### TEXT EXCERPT
>>

1. A drilling motor deviation control apparatus for use as a length element of a fluid conducting drill string for use in wells, the apparatus comprising:
a) a down hole drilling motor having a rotor bearingly supported in a body;
b) an elongated, generally cylindrical, housing with means for fluid tight attachment to the body of said motor;
c) a flexible arbor carried in said housing, with means at a first end for fluid tight attachment to said rotor, and means at the second end for fluid tight attachment to a downwardly continuing drill string element below said housing, said arbor having a rigid length extending from said housing at said second end and having means for hinged attachment to said housing to accept angular change between straight drilling and directional drilling configurations;
d) a fluid flow channel in said arbor arranged to receive drilling fluid from said rotor and conduct said fluid to said second end for delivery to said element;
e) a selector valve in said housing situated to variably resist said fluid flow in said channel, responsive to signals from the surface, to change between an open state and a closed state;
f) a piston in said housing, responsive to said resistance in said channel, arranged to move between first and second positions in response to said changes of state;
g) lateral force producing means in said housing, responsive to movement of said piston between said first and said second positions, to move said rigid length between said straight drilling and directional configurations.

<<

### GIVEN INFORMATION
>>

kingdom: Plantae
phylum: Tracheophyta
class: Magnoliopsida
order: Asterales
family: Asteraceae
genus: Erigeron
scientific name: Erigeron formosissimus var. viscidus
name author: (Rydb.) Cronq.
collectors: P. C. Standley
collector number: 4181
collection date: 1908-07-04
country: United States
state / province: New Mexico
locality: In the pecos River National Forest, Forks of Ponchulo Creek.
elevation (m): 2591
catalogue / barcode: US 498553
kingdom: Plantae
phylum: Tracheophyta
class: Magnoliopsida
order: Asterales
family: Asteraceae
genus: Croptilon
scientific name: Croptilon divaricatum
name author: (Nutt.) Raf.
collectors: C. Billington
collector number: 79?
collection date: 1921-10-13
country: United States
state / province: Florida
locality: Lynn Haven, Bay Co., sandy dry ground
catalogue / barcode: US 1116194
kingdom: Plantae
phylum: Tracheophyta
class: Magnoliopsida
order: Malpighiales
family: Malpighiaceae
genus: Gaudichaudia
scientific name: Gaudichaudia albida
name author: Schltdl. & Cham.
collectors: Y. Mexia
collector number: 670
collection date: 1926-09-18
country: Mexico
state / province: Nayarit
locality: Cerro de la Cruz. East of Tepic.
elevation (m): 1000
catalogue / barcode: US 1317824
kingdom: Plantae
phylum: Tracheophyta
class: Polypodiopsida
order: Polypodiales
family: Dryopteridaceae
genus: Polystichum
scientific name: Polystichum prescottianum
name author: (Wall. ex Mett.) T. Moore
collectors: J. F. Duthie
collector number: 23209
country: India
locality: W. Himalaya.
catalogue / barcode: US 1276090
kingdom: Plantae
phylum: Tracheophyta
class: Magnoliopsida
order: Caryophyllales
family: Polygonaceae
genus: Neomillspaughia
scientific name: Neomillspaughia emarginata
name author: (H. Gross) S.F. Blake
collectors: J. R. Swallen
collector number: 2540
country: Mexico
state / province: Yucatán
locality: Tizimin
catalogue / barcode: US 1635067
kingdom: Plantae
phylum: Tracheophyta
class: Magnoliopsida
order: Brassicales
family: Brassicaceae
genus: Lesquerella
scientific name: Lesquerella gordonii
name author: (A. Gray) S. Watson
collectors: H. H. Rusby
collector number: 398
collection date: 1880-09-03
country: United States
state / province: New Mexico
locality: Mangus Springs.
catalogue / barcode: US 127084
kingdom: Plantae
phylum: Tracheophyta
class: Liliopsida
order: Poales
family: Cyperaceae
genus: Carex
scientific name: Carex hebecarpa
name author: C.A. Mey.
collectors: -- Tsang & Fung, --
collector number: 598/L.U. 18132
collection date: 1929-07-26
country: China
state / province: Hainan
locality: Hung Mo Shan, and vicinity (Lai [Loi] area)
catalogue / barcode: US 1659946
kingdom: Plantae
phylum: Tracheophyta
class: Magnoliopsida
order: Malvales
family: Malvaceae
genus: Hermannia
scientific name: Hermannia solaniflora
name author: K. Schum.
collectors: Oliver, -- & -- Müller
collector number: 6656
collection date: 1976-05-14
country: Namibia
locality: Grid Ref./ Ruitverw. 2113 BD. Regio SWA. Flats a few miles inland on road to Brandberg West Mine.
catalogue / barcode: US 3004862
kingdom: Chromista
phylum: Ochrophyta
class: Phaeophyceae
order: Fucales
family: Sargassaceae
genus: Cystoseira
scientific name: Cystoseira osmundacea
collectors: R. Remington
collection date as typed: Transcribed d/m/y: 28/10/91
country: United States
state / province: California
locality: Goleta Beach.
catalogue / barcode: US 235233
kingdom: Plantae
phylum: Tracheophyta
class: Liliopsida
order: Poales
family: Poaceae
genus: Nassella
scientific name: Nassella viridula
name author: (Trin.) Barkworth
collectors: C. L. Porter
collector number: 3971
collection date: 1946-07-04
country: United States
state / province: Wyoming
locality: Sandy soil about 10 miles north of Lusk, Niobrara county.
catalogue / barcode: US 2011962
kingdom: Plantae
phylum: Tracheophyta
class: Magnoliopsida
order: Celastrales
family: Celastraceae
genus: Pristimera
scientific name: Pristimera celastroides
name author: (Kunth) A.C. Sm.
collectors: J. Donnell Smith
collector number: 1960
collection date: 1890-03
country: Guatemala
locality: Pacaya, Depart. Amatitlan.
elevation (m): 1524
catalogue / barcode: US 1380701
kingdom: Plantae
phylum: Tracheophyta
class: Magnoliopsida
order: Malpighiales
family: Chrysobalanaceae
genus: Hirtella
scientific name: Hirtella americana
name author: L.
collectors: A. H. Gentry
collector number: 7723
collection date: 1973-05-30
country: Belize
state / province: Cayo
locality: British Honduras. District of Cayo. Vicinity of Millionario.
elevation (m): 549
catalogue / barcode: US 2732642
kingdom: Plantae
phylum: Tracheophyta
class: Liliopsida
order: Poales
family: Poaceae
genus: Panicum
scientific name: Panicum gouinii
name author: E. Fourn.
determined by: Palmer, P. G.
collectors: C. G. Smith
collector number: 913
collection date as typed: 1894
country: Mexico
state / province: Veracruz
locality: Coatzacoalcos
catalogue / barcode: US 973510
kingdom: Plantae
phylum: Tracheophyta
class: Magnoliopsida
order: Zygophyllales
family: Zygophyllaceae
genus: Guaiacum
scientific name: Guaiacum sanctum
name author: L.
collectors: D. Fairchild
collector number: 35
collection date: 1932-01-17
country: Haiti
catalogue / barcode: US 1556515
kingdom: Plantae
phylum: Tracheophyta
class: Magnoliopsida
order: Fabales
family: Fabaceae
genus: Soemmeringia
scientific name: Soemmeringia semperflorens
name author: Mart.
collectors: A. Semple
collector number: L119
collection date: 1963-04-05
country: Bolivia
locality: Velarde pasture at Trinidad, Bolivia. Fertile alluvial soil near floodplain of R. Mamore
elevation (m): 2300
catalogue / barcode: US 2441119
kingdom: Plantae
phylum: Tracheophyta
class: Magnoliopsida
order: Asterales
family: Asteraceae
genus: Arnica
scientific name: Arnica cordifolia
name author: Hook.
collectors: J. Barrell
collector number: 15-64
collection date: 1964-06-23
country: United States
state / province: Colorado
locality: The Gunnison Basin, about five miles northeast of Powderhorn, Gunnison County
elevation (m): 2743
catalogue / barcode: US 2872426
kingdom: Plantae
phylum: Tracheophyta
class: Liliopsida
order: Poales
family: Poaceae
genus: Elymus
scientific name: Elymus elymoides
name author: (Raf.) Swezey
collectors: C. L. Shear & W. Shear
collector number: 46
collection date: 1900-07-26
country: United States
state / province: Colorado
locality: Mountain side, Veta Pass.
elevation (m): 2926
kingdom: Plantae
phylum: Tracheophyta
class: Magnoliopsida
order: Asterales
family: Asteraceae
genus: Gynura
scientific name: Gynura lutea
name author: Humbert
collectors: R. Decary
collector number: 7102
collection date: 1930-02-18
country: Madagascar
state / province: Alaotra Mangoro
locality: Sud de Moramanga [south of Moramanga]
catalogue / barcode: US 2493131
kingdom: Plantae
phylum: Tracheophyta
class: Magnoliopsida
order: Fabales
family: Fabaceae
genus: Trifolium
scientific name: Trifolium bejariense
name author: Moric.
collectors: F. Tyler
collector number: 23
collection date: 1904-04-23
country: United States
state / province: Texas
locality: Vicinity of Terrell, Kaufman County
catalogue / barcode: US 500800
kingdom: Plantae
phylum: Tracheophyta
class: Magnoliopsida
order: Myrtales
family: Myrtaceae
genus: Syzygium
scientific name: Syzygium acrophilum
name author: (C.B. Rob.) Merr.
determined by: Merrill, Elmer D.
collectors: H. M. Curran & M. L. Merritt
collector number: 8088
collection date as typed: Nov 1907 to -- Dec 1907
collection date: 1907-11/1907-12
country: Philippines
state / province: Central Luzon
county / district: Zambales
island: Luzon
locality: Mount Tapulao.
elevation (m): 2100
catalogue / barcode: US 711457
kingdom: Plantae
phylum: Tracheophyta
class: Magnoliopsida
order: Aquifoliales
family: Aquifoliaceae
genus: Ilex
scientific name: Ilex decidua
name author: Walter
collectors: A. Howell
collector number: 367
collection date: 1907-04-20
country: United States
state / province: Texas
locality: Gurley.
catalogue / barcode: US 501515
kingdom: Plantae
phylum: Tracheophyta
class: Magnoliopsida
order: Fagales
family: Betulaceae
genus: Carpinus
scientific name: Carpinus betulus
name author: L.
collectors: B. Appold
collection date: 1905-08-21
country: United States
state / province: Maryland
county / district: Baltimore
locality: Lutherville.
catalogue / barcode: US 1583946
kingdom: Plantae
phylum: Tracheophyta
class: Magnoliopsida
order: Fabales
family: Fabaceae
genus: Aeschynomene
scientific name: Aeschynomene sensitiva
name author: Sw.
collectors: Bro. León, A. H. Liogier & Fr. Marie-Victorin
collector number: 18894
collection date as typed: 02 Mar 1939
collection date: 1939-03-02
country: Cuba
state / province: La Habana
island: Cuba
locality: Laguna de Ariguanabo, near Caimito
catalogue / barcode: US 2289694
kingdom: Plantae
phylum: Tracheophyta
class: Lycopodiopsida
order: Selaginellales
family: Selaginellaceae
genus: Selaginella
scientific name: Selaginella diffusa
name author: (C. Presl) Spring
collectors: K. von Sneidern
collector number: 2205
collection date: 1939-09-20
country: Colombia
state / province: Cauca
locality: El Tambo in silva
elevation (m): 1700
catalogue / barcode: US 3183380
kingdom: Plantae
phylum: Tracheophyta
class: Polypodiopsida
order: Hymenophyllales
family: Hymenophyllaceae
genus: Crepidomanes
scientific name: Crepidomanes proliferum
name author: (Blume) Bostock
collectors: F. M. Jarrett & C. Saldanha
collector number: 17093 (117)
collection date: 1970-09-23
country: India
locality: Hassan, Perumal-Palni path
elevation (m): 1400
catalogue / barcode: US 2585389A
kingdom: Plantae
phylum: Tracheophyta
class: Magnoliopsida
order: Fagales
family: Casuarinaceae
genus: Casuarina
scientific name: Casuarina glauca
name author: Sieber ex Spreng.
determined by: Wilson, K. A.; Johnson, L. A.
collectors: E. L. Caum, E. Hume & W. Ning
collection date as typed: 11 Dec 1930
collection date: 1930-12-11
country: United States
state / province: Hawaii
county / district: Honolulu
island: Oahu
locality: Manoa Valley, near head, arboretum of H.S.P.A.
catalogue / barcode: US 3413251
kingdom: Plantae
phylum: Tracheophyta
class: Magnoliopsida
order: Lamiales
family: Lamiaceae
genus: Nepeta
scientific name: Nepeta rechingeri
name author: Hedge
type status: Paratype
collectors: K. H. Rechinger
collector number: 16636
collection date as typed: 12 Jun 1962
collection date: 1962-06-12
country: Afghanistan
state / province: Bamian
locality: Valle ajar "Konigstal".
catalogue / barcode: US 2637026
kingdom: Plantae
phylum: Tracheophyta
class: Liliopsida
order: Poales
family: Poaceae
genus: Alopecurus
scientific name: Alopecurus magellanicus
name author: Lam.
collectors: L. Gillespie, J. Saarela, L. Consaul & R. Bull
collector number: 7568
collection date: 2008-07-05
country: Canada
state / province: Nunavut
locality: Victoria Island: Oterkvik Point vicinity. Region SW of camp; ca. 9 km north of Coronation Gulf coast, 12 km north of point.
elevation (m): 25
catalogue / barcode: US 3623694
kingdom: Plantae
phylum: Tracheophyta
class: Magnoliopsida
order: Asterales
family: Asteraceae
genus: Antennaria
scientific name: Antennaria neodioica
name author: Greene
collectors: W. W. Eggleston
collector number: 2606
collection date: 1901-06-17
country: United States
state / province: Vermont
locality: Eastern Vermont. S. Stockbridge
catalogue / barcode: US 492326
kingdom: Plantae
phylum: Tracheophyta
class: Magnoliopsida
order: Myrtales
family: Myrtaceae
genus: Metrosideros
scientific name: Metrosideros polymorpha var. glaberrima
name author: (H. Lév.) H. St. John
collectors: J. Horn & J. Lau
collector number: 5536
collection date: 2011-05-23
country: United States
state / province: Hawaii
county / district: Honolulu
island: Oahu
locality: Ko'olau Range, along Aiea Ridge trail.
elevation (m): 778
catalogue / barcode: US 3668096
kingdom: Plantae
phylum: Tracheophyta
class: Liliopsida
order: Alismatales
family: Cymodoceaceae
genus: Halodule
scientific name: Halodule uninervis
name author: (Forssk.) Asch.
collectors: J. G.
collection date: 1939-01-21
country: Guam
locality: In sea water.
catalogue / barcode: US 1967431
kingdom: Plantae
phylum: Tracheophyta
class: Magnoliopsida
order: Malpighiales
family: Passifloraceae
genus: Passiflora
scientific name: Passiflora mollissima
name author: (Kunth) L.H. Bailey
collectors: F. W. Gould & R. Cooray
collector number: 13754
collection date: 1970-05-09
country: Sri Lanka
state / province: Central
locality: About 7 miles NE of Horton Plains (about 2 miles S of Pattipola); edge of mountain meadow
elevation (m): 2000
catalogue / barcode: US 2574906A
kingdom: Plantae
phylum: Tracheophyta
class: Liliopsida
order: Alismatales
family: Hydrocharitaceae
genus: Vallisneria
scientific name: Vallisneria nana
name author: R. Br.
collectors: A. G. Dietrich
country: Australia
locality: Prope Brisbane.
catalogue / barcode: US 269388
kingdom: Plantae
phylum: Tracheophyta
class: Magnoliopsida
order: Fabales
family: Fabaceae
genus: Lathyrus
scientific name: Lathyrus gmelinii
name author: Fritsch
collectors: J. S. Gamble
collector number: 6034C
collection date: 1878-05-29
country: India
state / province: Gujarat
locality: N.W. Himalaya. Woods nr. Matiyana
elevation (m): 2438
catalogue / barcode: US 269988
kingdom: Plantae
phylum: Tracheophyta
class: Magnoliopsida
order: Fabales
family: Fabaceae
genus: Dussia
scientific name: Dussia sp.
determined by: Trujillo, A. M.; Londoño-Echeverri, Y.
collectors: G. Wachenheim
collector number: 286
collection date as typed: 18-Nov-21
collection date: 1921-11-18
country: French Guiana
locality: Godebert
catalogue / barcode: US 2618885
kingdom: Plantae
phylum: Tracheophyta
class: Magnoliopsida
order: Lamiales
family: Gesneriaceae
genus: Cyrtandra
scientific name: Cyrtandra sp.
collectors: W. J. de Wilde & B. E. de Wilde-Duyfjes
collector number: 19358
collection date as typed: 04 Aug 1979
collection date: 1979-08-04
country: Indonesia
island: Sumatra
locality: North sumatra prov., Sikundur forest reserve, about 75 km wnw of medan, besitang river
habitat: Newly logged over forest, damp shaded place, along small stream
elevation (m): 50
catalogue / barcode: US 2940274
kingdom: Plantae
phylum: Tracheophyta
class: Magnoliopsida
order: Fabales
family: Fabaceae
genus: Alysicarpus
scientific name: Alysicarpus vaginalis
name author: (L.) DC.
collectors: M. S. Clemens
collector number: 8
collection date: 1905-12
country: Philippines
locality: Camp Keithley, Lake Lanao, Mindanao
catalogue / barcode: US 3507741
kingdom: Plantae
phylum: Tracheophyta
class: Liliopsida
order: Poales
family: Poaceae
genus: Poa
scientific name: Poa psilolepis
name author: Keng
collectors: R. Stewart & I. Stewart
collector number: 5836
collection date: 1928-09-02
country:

<<

### GIVEN EXERCISE
Carry on the patent claim for the drilling motor deviation control apparatus from its last sentence. You won't need the records for this.

### WRITTEN RESPONSE
2. The apparatus of claim 1 wherein a first vent is provided to vent said channel, on the down stream side of said selector valve, into the general enclosure of said housing, and differential pressure active on said piston is provided by said channel upstream of said valve and the down stream side of said valve.
3. The apparatus of claim 1 wherein the general enclosure of said housing is divided into an upper and a lower chamber by a sealable periphery, a second piston carried by said arbor such that said second piston is in sealing engagement with said periphery when said first piston is in said first position and in a non-sealing position when said piston is not in said first position, said vent in said lower chamber.
5. The apparatus of claim 4 wherein said housing has an enclosure that is divided into an upper and a lower chamber, with the fluid in said channel vented to said lower chamber, said upper chamber vented to the atmosphere outside said housing, and wherein a piston is provided to react to pressure difference between said chambers to oppose said cylinder when said rigid length is in said straight configuration, said piston being disabled when said rigid length leaves said straight configuration.
6. The apparatus of claim 4 wherein said arbor comprises three flexibly connected rigid segments, an upper, a center, and said rigid length as a lower segment, with the segments serially connected by fluid tight, rotationally connected gimbals, said center section laterally movable to accept said deflection of said lower segment.
7. The apparatus of claim 4 wherein said upper and lower segments have telescoping ability to allow said center segment to move axially relative to said housing.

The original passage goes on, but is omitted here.